# Thompson's Center New Englander Muzzleloader



## UncleNorby

My friend had one of those, I had the T/C Renegade Hunter, both in .54 caliber. Just about any owner's manual for a T/C sidelock will tell you all you need to know.

My friend shot 90 gr or Pyrodex Select. I always used 100 gr of the RS grade, never saw a difference in performance. We both shot the 435 gr Maxiball (not the Maxihunter). These guns had all the accuracy you could need within 100 yds.

We used the standard #11 nipple with Dynamit/Nobel brand caps. Those caps are the best by far. Ignition was never an issue, just keep the gun clean.

Clean-up was with a drop of dish soap and a bucket of hot water. Put the breech end in the bucket and work patches on a cleaning jag until they come out clean. Start with the nipple in place, then remove once the nipple is flushed out. Then pour BOILING water down the barrel to get the barrel really hot. Then stand the barrel upside down to drain/dry. Once cool, you can run a LIGHTLY oiled patch down to coat the metal, followed by a dry patch. Wipe with another dry patch before loading. Many misfires are the result of oil from the bore accumulating in the breech.

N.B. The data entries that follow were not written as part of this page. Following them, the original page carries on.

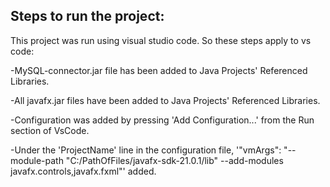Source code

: ## Steps to run the project:

This project was run using visual studio code. So these steps apply to vs code:

-MySQL-connector.jar file has been added to Java Projects' Referenced Libraries.

-All javafx.jar files have been added to Java Projects' Referenced Libraries.

-Configuration was added by pressing 'Add Configuration...' from the Run section of VsCode.

-Under the 'ProjectName' line in the configuration file, '"vmArgs": "--module-path \"C:/PathOfFiles/javafx-sdk-21.0.1/lib\" --add-modules javafx.controls,javafx.fxml"' added.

To load, I always visually inspected the nipple to see it was clear, then install in the gun. Then charge the gun, lube the bullet and push it down the bore. I always used the T/C bore butter for lube. I don't recommend it for a bore protector. Seat it firmly on the powder. Pyrodex will actually compress 1/8" or more after first contact, so make sure to seat it well and then mark the ramrod. This witness mark will let you know you're loading consistently. Cap the gun, and seat the cap on the nipple. I had to force the caps on by carefully lowering the hammer and pressing it down. They never fell off.

I shot a pile of deer with my Renegade. That 435 gr Maxiball is devastating.


----------